[WORK TO COMPLETE]: Recast the listing below as a JSON list of strings, with one string for each line and blank lines omitted.

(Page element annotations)
________________

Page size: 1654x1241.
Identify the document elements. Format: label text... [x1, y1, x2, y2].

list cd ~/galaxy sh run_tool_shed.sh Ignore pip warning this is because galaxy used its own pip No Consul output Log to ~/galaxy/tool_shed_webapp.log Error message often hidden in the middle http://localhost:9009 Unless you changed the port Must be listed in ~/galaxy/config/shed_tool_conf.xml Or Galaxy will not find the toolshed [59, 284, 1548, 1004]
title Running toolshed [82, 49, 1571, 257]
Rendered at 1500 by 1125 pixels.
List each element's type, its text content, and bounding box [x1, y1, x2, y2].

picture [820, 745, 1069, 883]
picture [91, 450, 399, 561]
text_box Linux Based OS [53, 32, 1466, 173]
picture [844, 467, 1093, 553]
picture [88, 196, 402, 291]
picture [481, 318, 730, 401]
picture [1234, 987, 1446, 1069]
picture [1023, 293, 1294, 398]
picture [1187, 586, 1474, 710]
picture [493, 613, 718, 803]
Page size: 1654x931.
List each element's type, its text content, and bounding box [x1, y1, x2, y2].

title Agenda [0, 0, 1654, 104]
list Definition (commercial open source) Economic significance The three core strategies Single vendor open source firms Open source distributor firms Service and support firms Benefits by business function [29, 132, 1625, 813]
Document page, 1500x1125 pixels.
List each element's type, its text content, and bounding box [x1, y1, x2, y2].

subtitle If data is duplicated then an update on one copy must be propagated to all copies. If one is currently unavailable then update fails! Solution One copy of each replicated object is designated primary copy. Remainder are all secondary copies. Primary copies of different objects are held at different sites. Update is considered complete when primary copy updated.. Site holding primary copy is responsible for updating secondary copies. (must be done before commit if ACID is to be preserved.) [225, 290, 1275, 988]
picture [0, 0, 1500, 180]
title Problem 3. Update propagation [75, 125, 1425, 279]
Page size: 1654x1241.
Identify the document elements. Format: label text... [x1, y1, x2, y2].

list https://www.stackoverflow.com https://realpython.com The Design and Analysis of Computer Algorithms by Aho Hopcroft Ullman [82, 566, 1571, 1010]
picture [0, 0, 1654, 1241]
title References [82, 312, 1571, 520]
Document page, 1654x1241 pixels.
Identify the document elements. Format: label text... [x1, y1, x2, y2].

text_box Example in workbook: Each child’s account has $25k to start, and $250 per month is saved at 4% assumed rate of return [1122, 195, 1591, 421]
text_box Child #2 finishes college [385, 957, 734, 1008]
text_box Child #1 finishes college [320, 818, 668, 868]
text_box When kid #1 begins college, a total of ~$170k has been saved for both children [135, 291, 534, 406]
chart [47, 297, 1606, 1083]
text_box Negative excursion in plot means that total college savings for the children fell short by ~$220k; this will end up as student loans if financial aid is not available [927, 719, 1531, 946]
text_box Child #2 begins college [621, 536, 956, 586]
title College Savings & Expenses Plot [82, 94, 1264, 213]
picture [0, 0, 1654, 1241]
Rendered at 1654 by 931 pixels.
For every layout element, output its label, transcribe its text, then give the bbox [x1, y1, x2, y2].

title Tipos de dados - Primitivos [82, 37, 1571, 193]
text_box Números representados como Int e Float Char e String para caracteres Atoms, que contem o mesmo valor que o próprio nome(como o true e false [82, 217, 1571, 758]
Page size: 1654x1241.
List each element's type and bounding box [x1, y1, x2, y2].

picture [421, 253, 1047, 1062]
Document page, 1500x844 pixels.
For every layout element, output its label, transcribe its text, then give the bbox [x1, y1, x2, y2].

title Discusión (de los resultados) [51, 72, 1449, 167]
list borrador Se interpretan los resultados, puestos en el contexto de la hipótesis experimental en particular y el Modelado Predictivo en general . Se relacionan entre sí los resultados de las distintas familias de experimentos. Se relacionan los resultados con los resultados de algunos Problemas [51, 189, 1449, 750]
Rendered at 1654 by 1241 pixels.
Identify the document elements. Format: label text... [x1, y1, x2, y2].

________________

[OUTPUT]:
[
  "Page size: 1654x1241.",
  "Identify the document elements. Format: label text... [x1, y1, x2, y2].",
  "list cd ~/galaxy sh run_tool_shed.sh Ignore pip warning this is because galaxy used its own pip No Consul output Log to ~/galaxy/tool_shed_webapp.log Error message often hidden in the middle http://localhost:9009 Unless you changed the port Must be listed in ~/galaxy/config/shed_tool_conf.xml Or Galaxy will not find the toolshed [59, 284, 1548, 1004]",
  "title Running toolshed [82, 49, 1571, 257]",
  "Rendered at 1500 by 1125 pixels.",
  "List each element's type, its text content, and bounding box [x1, y1, x2, y2].",
  "picture [820, 745, 1069, 883]",
  "picture [91, 450, 399, 561]",
  "text_box Linux Based OS [53, 32, 1466, 173]",
  "picture [844, 467, 1093, 553]",
  "picture [88, 196, 402, 291]",
  "picture [481, 318, 730, 401]",
  "picture [1234, 987, 1446, 1069]",
  "picture [1023, 293, 1294, 398]",
  "picture [1187, 586, 1474, 710]",
  "picture [493, 613, 718, 803]",
  "Page size: 1654x931.",
  "List each element's type, its text content, and bounding box [x1, y1, x2, y2].",
  "title Agenda [0, 0, 1654, 104]",
  "list Definition (commercial open source) Economic significance The three core strategies Single vendor open source firms Open source distributor firms Service and support firms Benefits by business function [29, 132, 1625, 813]",
  "Document page, 1500x1125 pixels.",
  "List each element's type, its text content, and bounding box [x1, y1, x2, y2].",
  "subtitle If data is duplicated then an update on one copy must be propagated to all copies. If one is currently unavailable then update fails! Solution One copy of each replicated object is designated primary copy. Remainder are all secondary copies. Primary copies of different objects are held at different sites. Update is considered complete when primary copy updated.. Site holding primary copy is responsible for updating secondary copies. (must be done before commit if ACID is to be preserved.) [225, 290, 1275, 988]",
  "picture [0, 0, 1500, 180]",
  "title Problem 3. Update propagation [75, 125, 1425, 279]",
  "Page size: 1654x1241.",
  "Identify the document elements. Format: label text... [x1, y1, x2, y2].",
  "list https://www.stackoverflow.com https://realpython.com The Design and Analysis of Computer Algorithms by Aho Hopcroft Ullman [82, 566, 1571, 1010]",
  "picture [0, 0, 1654, 1241]",
  "title References [82, 312, 1571, 520]",
  "Document page, 1654x1241 pixels.",
  "Identify the document elements. Format: label text... [x1, y1, x2, y2].",
  "text_box Example in workbook: Each child’s account has $25k to start, and $250 per month is saved at 4% assumed rate of return [1122, 195, 1591, 421]",
  "text_box Child #2 finishes college [385, 957, 734, 1008]",
  "text_box Child #1 finishes college [320, 818, 668, 868]",
  "text_box When kid #1 begins college, a total of ~$170k has been saved for both children [135, 291, 534, 406]",
  "chart [47, 297, 1606, 1083]",
  "text_box Negative excursion in plot means that total college savings for the children fell short by ~$220k; this will end up as student loans if financial aid is not available [927, 719, 1531, 946]",
  "text_box Child #2 begins college [621, 536, 956, 586]",
  "title College Savings & Expenses Plot [82, 94, 1264, 213]",
  "picture [0, 0, 1654, 1241]",
  "Rendered at 1654 by 931 pixels.",
  "For every layout element, output its label, transcribe its text, then give the bbox [x1, y1, x2, y2].",
  "title Tipos de dados - Primitivos [82, 37, 1571, 193]",
  "text_box Números representados como Int e Float Char e String para caracteres Atoms, que contem o mesmo valor que o próprio nome(como o true e false [82, 217, 1571, 758]",
  "Page size: 1654x1241.",
  "List each element's type and bounding box [x1, y1, x2, y2].",
  "picture [421, 253, 1047, 1062]",
  "Document page, 1500x844 pixels.",
  "For every layout element, output its label, transcribe its text, then give the bbox [x1, y1, x2, y2].",
  "title Discusión (de los resultados) [51, 72, 1449, 167]",
  "list borrador Se interpretan los resultados, puestos en el contexto de la hipótesis experimental en particular y el Modelado Predictivo en general . Se relacionan entre sí los resultados de las distintas familias de experimentos. Se relacionan los resultados con los resultados de algunos Problemas [51, 189, 1449, 750]",
  "Rendered at 1654 by 1241 pixels.",
  "Identify the document elements. Format: label text... [x1, y1, x2, y2]."
]